I can’t say I’m really inclined to beg for my soul now, given what I said about you knowing me perfectly. Even so, supposing mercy’s still an option (and that last rant didn’t kill my chances), I guess it’s worth a shot. I can’t pretend I have any love for you, but no principle is worth being damned over if it can be helped. What shall I say in my defense?
I tried to be good without you. You told your followers to feed the hungry, clothe the poor, and visit the sick. I did those things, not because you told me to or because I thought I was “storing up treasure in heaven”. I did them for their own sake, for the sake of my neighbors. When I saw suffering, I tried to help instead of saying a quick prayer to you and believing I’d done something. And when I didn’t help and suffering continued, I held myself responsible instead of concluding it was just your divine will.
And I was content with one life- in fact, despite how terrible life could be, I was usually quite grateful to have one. I didn’t demand more. I was content to create my own meaning in the meaningless chaos, to find love in all the pain, to find the beautiful simplicity in the apparent complexity. And I have to say, you may have failed basic ethics but you sure had a deft hand when it came to creating the cosmos – not least because you did it in such a way as to make yourself seem irrelevant. The splendor of the night sky, the incredible diversity of life, everything. Quantum mechanics? That was crazy, I loved it! And relativity? You were on a roll that day, really. I saw nearly all of your creation for what it was: wonderful. I didn’t look at an exquisitely intricate world and call it fallen. I didn’t look at a newborn baby and call it sinful. I didn’t look at my seemingly finite life and call it inadequate.

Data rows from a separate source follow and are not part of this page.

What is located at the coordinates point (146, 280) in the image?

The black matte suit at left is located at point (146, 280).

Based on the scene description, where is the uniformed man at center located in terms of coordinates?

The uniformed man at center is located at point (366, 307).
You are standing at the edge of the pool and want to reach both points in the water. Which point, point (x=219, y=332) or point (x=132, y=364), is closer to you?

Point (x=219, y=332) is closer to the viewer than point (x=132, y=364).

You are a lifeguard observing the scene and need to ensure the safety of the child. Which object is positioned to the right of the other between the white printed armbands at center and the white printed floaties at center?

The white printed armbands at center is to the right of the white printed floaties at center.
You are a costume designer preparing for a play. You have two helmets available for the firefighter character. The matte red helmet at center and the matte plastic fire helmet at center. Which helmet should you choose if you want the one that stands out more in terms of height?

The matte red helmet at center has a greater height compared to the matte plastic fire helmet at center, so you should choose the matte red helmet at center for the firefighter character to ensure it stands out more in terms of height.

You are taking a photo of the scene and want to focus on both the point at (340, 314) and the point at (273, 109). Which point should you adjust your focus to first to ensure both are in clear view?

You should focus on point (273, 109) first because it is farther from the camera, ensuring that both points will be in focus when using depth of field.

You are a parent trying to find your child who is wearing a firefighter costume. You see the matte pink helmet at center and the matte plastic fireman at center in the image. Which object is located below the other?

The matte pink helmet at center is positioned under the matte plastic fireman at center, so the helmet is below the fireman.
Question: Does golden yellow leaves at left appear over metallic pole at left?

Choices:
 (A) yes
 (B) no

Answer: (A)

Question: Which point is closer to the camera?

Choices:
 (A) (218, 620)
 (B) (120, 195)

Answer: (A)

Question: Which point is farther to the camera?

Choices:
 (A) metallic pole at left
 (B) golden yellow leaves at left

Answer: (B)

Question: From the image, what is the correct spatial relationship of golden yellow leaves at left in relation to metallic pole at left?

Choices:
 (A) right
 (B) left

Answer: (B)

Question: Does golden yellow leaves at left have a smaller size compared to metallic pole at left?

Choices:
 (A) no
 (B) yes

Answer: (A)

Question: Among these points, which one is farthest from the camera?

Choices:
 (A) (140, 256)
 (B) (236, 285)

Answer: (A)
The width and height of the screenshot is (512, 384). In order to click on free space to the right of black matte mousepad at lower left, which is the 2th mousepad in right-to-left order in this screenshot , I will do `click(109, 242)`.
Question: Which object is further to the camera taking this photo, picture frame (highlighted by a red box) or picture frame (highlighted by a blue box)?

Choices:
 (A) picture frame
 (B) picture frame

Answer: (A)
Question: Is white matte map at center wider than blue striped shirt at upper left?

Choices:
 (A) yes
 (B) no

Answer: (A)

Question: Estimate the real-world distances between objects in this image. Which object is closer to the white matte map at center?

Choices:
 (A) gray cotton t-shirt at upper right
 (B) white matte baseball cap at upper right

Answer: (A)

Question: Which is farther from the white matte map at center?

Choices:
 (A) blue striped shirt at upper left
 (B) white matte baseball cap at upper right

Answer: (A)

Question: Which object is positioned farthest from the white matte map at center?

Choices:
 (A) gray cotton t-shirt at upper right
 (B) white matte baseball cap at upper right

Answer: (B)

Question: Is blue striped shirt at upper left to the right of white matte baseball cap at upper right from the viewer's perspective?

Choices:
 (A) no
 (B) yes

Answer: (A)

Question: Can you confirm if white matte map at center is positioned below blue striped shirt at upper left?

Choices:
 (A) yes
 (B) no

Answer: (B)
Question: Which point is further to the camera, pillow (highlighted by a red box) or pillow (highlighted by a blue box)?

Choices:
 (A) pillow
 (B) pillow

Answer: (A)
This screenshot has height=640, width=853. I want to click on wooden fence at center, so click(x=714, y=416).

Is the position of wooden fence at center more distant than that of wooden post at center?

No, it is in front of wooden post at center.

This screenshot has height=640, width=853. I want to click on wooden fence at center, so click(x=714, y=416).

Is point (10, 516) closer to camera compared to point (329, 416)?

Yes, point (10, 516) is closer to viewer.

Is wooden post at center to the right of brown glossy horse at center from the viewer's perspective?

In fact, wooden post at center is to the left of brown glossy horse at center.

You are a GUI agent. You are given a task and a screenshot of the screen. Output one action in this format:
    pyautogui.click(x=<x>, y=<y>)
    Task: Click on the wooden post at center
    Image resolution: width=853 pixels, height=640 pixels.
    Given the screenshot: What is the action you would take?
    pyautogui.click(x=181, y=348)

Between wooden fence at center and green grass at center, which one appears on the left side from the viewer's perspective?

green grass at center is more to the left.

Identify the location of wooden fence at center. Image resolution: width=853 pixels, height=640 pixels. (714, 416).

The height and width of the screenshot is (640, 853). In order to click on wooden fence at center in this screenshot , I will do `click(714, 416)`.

So you created us because you desired companionship and love? Well then, you needed me. But I didn’t need you. I grew up and took responsibility for my own life. If that really is the greatest crime of all, then there’s nothing more I can say. The deck was stacked against me, but honestly, I can’t truly say I have any regrets. Heaven, hell, oblivion… your move, God.
Though I still think I’m probably hallucinating.